The Big Idea:
It’s the story of one man’s experience in 4 different concentration camps over 3 years. He details the brutal, unimaginable treatment that he endured, the loss of everyone he loved, and how, through all of that, he didn’t lose meaning in his life. A practicing psychiatrist both before and after the war, he explains that having meaning, much more than striving for pleasure or power, will help you get through life’s challenges and allow you to be happy.
Background:
In 1942, just nine months after his marriage, Frankl and his family were sent to the Theresienstadt concentration camp. His father died there of starvation and pneumonia. In 1944, Frankl and the surviving members of his family were transported to Auschwitz, where his mother and brother were murdered in the gas chambers. His wife died later of typhus in Bergen-Belsen. Frankl spent three years in four concentration camps.
While head of the Neurological Department at the general Polyclinic Hospital, Frankl wrote Man’s Search for Meaning over a nine-day period. The book, originally titled A Psychologist Experiences the Concentration Camp, was released in German in 1946. The English translation of Man’s Search for Meaning was published in 1959, and became an international bestseller.
The book is 50% his account of surviving in the camps and 50% his theory of Logotherapy that he believes is a better psychiatric approach to dealing with neuroses like anxiety and depression.
Top 10 Takeaways:
- Meaning can be derived from any situation, even the most miserable one. And it is that meaning that gives us the strength to survive and triumph. Frankl lost everything, his family, his home, his possessions, his freedom, his hair, and his name, but he wanted to make it so that he could share his story and his observations in hopes of helping others.
- “There is always a choice to make. Everyday. Every hour, offer the opportunity to make a decision whether or not you will be robbed of your inner freedom and become a plaything of circumstance.” You can always choose your attitude in any set of circumstances.
- It is a dangerous misconception that man’s goal is to live a stress free life and that he must get help to relieve stress and find equilibrium. What man actually needs is the striving and struggling for a worthwhile goal, a freely chosen task. “What he needs is not the discharge of tension at any cost but the call of a potential meaning waiting to be fulfilled.”
- Tragic Optimism: how can you say yes to life after everything you have been through?
- Turn suffering into a human achievement or accomplishment.
- Derive from guilt the opportunity to change oneself for the better.
- Deriving an incentive to take responsible action. In short, what can be done about the given situation? “I broke my next; it didn’t break me.”
- “No one has the right to do wrong, not even if wrong has been done to them.”
- Logotherapy (Frankl’s argument for a new kind of psychotherapy) – rather than look back as most therapy does, it looks forward and says we can discover the meaning of life by:
- Creating a work or doing a deed
- Experiencing something or encountering something,
- By the attitude we take to unavoidable suffering.

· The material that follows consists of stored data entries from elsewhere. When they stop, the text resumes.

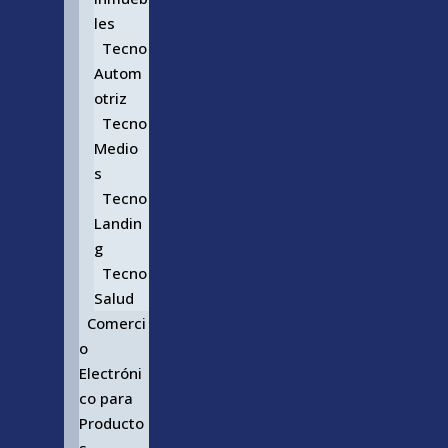
les
Tecno
Autom
otriz
Tecno
Medio
s
Tecno
Landin
g
Tecno
Salud
Comerci
o
Electróni
co para
Producto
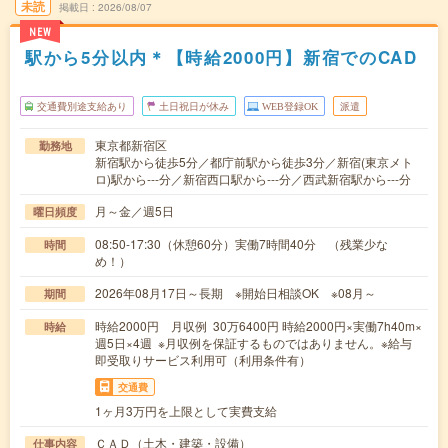
未読
掲載日
2026/08/07
NEW
駅から5分以内＊【時給2000円】新宿でのCAD
交通費別途支給あり
土日祝日が休み
WEB登録OK
派遣
東京都新宿区
勤務地
新宿駅から徒歩5分／都庁前駅から徒歩3分／新宿(東京メト
ロ)駅から---分／新宿西口駅から---分／西武新宿駅から---分
月～金／週5日
曜日頻度
08:50-17:30（休憩60分）実働7時間40分 （残業少な
時間
め！）
2026年08月17日～長期 ※開始日相談OK ※08月～
期間
時給2000円 月収例 30万6400円 時給2000円×実働7h40m×
時給
週5日×4週 ※月収例を保証するものではありません。※給与
即受取りサービス利用可（利用条件有）
交通費
1ヶ月3万円を上限として実費支給
ＣＡＤ（土木・建築・設備）
仕事内容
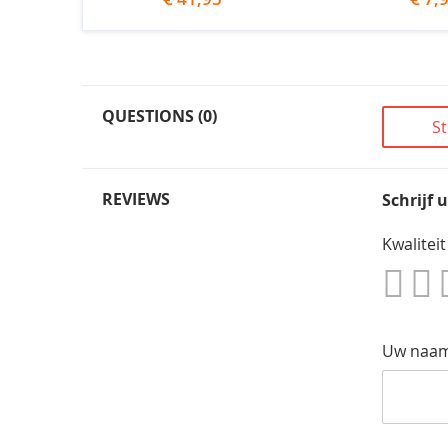
QUESTIONS (0)
St
REVIEWS
Schrijf 
Kwaliteit
1
2
Star
S
Uw naa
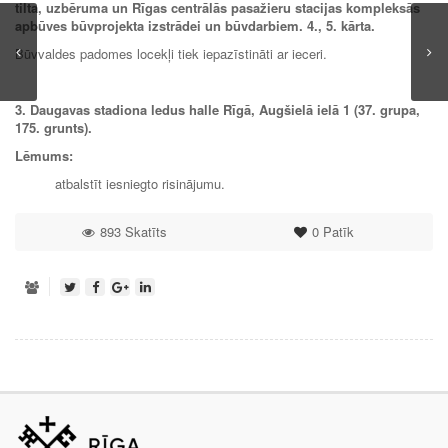
tilta, uzbēruma un Rīgas centrālās pasažieru stacijas kompleksās
apbūves būvprojekta izstrādei un būvdarbiem. 4., 5. kārta.
Būvvaldes padomes locekļi tiek iepazīstināti ar ieceri.
3. Daugavas stadiona ledus halle Rīgā, Augšielā ielā 1 (37. grupa,
175. grunts).
Lēmums:
atbalstīt iesniegto risinājumu.
893 Skatīts
0
Patīk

- Frankl explains the concept of existential vacuum or inner emptiness. When no instinct tells a person what to do and no tradition tells him what he ought to do. Instead he either wishes to do what other people do (conformism) or he does what other people wish for him to do (totalitarianism). Both are recipes for sadness. And the end result of an existential vacuum is that man is not only unhappy but ashamed of his unhappiness.
- “Love goes very far beyond the physical person of the beloved. It finds its deepest meaning in his spiritual being, his inner self. Whether or not he is actually present, whether or not he is still alive at all, ceases somehow to be of importance.”
- Developing a sense of humor is key to mastering the art of living.
- Happiness and success cannot be pursued, they must be a biproduct. The more you aim for them, the more they will evade you. They are often the unintended side effects of one’s dedication to a cause greater than oneself.
Rating:
- Potential life impact: 10
- Fun to read: 10 (I could not put the first half down. The second half dealing with his theory of therapy was harder to get through and had a lot more big words).
- Likely to recommend it to others: 10
- Amazing conversations that it can start: 10
- Total score: 10
Final Thought:
I am so moved after reading this book that I don’t want it to leave my side. Like I literally want to carry it around in my backpack wherever I go.
I just never want to forget how I felt reading it. The thoughts of what we as humans a capable of doing to others and at the same time what we are able to survive while maintaining our humanity.
And I didn’t mention it above, but I don’t want to forget the story of Dr. J – You can never predict the future actions of a man. People can change in radical ways.
Other quotes I loved:
- “I do not forget any good deed done to me, and I do not carry a grudge for a bad one.”
- “Even the helpless victim of a hopeless situation, facing a fate he cannot change, may rise above himself, may grow beyond himself, and by so doing change himself. He may turn a personal tragedy into a triumph.”